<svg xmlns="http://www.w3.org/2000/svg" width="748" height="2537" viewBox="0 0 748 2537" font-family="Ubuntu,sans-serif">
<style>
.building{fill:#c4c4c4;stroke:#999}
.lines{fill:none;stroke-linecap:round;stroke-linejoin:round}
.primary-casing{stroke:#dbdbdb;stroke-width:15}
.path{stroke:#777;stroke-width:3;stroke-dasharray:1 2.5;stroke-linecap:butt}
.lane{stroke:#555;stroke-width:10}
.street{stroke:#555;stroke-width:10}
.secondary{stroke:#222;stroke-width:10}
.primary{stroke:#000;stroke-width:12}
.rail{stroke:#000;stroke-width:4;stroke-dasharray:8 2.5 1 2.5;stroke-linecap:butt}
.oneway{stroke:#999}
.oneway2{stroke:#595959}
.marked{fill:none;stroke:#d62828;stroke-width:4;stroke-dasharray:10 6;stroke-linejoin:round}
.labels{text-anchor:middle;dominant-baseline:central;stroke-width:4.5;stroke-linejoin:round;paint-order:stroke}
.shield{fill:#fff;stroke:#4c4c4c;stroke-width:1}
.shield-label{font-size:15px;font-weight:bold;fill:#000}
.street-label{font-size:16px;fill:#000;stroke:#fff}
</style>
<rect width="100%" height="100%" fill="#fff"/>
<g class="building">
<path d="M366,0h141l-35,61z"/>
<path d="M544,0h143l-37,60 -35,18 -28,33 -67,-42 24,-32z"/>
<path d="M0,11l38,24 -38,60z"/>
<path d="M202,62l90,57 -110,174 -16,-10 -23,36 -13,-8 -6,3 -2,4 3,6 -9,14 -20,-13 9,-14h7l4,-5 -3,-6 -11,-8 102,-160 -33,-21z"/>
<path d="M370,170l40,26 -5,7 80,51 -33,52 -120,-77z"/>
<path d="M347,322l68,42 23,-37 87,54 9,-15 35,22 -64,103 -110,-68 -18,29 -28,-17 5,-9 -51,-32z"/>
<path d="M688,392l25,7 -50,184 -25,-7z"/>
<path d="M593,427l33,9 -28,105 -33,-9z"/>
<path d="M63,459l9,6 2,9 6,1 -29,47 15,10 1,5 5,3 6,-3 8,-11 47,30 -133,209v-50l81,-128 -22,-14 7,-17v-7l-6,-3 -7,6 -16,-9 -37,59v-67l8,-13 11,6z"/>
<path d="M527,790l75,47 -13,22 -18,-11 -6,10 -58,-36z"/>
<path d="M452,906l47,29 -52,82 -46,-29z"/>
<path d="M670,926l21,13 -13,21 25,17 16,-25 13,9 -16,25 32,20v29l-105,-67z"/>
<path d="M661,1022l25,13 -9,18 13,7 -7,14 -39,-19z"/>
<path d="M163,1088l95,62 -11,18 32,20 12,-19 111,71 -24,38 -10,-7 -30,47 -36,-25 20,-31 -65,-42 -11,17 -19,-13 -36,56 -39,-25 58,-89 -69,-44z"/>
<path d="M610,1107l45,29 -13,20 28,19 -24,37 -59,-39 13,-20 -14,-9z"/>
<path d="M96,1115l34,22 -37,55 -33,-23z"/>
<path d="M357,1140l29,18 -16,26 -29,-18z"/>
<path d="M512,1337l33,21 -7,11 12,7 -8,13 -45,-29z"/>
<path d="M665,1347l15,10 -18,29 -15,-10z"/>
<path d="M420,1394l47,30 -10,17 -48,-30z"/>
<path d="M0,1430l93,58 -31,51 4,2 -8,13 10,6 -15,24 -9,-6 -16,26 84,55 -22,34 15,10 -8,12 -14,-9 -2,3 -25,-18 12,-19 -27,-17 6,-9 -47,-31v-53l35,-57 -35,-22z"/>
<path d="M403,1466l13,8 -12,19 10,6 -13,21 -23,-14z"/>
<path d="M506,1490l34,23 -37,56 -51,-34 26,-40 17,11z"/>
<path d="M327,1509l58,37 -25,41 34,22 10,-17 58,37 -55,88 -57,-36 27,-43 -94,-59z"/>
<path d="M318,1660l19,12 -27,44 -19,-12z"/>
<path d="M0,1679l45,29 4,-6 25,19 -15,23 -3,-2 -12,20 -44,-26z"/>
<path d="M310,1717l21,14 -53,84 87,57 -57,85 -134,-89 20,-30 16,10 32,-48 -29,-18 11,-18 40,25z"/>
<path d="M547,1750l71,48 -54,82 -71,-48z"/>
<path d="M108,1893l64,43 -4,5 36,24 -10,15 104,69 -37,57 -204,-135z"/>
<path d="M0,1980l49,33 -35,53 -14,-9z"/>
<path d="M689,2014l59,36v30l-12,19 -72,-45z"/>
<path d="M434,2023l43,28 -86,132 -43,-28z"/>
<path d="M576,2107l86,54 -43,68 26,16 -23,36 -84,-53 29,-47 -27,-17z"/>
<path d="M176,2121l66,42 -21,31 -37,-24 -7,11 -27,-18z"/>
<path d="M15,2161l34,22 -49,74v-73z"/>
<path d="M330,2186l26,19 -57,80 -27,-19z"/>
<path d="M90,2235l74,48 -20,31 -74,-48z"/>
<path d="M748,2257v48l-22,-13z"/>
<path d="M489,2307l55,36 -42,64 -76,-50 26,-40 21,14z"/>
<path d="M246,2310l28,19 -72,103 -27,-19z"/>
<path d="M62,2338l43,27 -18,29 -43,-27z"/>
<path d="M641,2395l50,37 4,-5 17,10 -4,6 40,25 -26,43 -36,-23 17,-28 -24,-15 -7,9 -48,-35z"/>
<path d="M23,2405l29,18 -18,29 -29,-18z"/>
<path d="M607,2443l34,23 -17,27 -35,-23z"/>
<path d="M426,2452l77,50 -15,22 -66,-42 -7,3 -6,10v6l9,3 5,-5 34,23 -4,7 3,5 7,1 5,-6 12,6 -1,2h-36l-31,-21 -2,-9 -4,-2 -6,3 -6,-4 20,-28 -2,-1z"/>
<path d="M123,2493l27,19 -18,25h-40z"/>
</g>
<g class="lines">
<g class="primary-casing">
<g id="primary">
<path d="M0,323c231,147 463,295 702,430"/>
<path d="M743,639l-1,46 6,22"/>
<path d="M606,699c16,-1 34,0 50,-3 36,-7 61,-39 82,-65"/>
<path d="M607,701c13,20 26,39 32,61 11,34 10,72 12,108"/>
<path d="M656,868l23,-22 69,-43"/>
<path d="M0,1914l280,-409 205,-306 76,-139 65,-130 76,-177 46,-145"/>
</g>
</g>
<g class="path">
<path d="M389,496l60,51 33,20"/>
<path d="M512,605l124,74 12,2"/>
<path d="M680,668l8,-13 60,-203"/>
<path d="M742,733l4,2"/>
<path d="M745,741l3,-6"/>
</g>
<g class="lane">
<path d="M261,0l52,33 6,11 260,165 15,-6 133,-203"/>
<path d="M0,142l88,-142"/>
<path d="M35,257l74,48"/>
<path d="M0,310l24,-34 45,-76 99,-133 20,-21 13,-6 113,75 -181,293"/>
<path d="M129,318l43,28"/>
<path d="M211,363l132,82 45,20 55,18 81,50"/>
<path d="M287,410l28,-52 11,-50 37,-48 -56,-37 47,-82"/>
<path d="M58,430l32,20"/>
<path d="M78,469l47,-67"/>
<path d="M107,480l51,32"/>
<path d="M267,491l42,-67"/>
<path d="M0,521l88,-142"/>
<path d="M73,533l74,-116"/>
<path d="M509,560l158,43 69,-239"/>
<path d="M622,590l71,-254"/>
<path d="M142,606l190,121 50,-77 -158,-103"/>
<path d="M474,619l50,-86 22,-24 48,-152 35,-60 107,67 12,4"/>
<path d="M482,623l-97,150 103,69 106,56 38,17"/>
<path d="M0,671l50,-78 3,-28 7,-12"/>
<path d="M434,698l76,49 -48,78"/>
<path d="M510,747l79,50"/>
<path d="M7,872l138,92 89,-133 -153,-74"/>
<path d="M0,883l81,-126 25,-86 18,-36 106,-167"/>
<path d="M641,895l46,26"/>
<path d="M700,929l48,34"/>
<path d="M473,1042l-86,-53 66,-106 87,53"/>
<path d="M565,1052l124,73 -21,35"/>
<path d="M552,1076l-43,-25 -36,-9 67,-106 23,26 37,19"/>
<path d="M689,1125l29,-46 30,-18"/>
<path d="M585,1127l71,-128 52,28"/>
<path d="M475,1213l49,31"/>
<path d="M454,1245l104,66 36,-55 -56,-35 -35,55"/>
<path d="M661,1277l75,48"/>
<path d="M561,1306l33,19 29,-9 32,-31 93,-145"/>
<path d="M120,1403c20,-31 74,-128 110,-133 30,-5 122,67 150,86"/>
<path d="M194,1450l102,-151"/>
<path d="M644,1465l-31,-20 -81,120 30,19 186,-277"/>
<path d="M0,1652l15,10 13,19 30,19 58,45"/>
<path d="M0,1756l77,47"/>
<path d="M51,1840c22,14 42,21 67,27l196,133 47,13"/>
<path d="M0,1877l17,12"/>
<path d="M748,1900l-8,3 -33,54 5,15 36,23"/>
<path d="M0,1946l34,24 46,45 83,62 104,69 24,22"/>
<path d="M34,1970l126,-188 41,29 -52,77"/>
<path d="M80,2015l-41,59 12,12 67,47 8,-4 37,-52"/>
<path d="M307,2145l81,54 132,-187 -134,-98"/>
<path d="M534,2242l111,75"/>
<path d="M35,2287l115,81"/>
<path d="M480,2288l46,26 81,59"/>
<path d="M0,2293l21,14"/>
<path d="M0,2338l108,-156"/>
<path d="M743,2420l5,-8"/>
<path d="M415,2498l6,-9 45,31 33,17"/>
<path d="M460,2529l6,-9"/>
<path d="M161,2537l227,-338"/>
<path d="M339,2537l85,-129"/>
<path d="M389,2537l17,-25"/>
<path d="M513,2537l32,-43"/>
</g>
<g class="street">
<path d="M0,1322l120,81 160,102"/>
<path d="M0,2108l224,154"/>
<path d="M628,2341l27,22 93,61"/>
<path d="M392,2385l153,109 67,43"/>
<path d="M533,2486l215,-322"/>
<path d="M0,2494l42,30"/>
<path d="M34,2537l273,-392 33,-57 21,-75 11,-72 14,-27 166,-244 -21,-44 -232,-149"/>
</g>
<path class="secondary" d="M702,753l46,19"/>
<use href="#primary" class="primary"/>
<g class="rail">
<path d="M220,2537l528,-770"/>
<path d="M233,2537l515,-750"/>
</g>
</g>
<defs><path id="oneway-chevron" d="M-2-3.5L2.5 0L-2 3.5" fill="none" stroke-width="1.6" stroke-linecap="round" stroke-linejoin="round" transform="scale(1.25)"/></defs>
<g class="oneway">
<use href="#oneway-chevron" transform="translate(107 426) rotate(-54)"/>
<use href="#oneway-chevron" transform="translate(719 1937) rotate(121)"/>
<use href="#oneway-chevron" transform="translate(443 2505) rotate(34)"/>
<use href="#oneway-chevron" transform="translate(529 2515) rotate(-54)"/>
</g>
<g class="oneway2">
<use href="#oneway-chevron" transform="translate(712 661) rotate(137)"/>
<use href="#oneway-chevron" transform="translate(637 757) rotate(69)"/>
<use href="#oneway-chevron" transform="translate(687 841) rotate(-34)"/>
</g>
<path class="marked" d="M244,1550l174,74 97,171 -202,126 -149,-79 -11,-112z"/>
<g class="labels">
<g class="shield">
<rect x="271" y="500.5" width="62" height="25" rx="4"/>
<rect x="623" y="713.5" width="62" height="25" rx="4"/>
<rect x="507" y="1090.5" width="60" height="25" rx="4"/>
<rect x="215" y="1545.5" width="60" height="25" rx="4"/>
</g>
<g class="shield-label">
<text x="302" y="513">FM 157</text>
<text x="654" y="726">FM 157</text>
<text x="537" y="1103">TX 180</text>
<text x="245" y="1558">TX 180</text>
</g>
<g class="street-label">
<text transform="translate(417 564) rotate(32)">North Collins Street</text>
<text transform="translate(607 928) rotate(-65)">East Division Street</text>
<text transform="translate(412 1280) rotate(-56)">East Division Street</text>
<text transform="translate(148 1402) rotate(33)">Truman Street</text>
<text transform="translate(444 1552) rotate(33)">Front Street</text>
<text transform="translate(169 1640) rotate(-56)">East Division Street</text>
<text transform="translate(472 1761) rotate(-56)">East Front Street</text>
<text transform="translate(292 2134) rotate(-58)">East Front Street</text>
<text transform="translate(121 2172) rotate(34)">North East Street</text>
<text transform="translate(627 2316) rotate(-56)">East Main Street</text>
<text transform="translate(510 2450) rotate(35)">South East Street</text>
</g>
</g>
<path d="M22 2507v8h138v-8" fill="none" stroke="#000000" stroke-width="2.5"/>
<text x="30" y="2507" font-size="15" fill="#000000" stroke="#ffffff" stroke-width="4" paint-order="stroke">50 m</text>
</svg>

* [WHAT NEEDS TO BE DONE] Count every line in the data that contains the word "secondary", then give that count and nothing else.

* [ANSWER BOX] 2